In general, this program isn't useful unless you want to compare the two. The output of this program includes any errors that occur, and a "diff" between bag-of-words fragment vectors reported by Kolodny's Fragbag and package fragbag. If there is no difference, "PASSED" is printed.

Usage:

diff-kolodny-fragbag [flags]
	old-library-file.brk new-library-path pdb-file [ pdb-file ... ]

The flags are:

--fragbag fragbag-binary-path
	The specified fragbag-binary-path will be used instead of the default
	"fragbag".
--oldstyle
	When set, NewBowPDBOldStyle will be used to compute BOW vectors for
	package fragbag. See below for more details.

Details

Most of this program is just the grunt work to process the input, pass it to the fragbag binary and parse the output into a fragbag.BOW value. The fragbag.BOWDiff type is used to tell whether there is a difference between the bag-of-words vector returned by Kolodny's Fragbag and package fragbag.

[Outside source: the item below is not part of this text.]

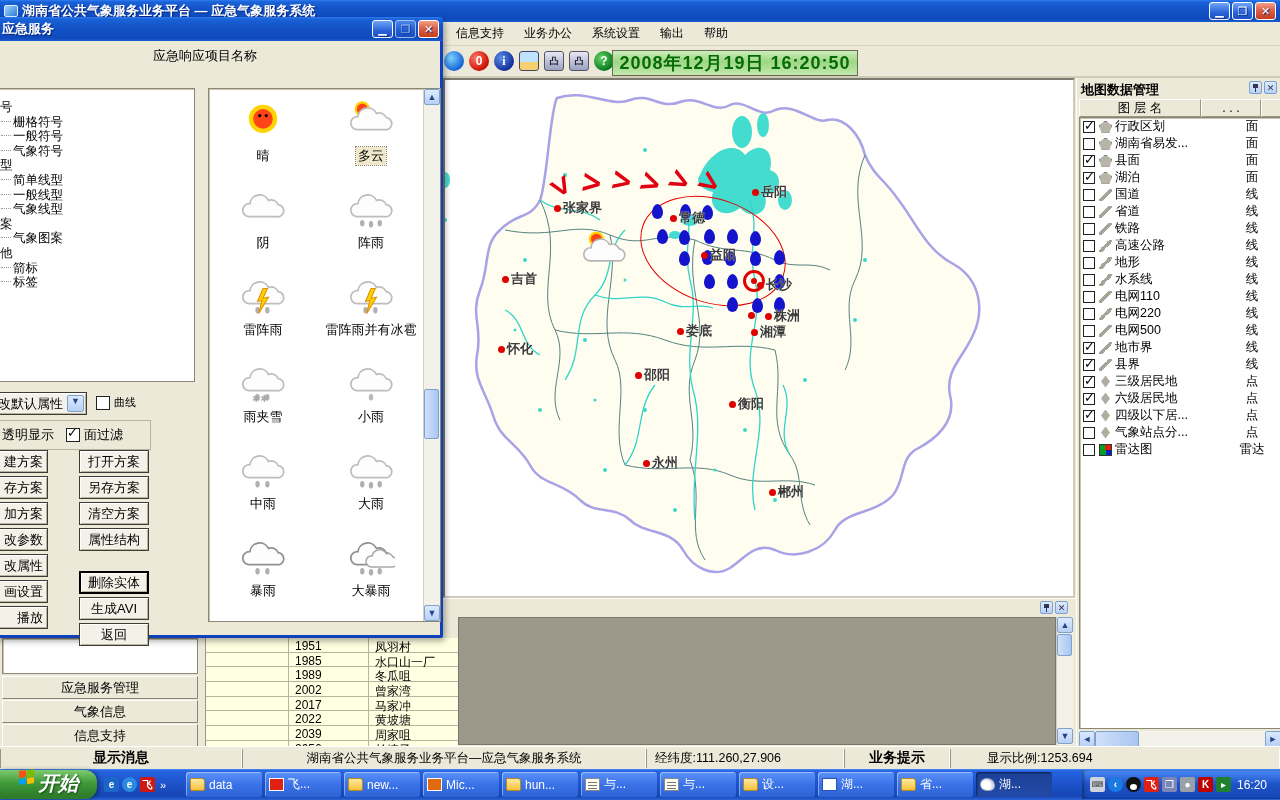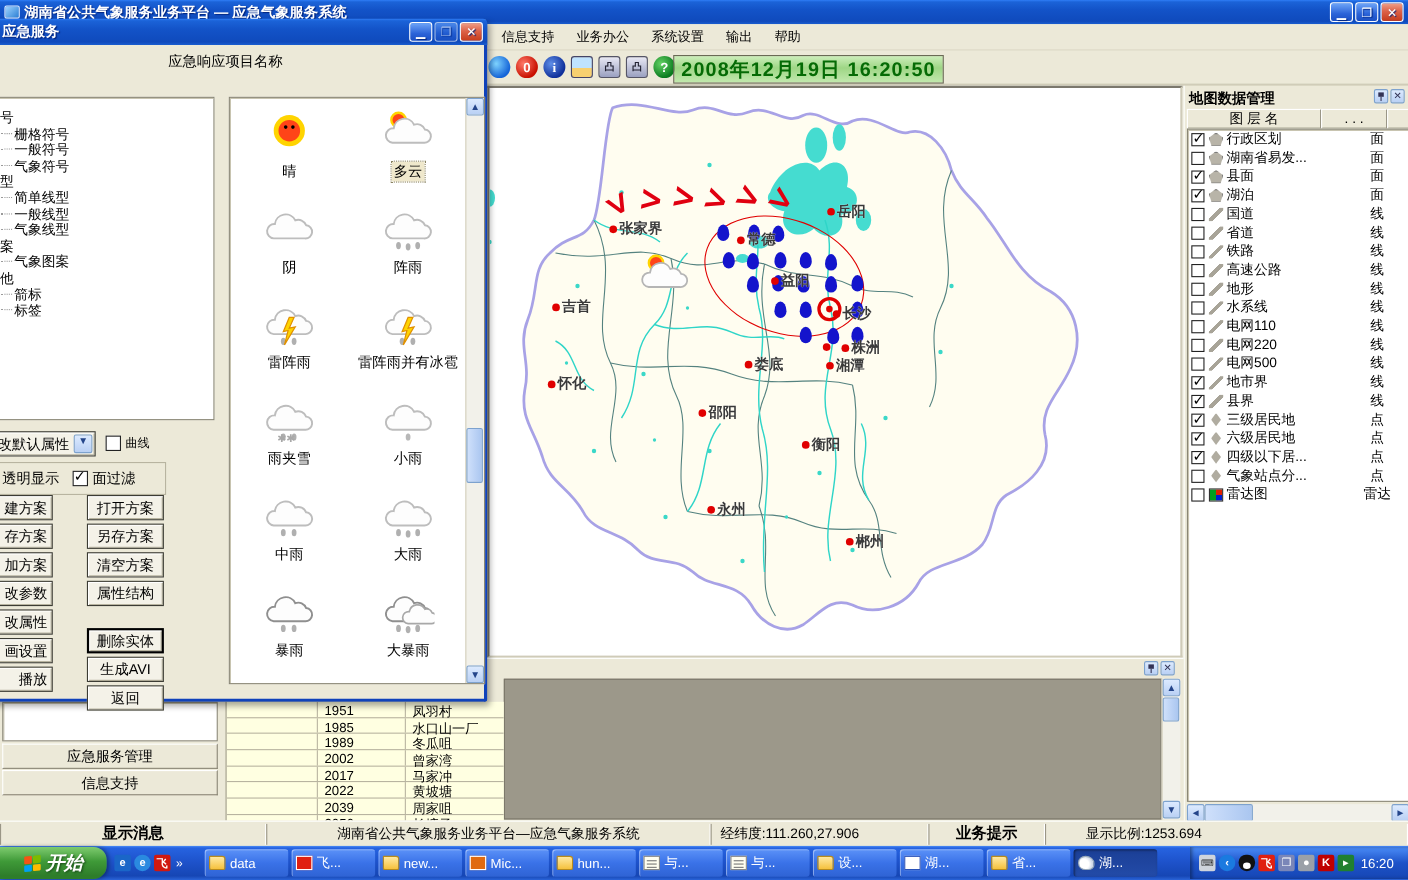"气象信息" div.barbtn { html: none -> <div>气象信息</div> }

The only important note about this program is that it supports two slightly different algorithms for computing RMSD in package fragbag. The first mode, implemented in fragbag.(*Library).NewBowPDB, computes RMSDs for each K-mer window of *each* chain. Namely, no RMSD is computed for any overlapping K-mer window between multiple chains. The second mode, implemented in fragbag.(*Library).NewBowPDBOldStyle, computes RMSDs for each K-mer window of *all* chains flattened into a single list. Namely, some RMSDs computed will include K-mer windows that overlap multiple chains.

The second mode exists because it is the algorithm used in Kolodny. It is implemented in package fragbag so as to provide an apples-to-apples comparison. The first mode exists because I believe it to be correct. (Results are forthcoming.)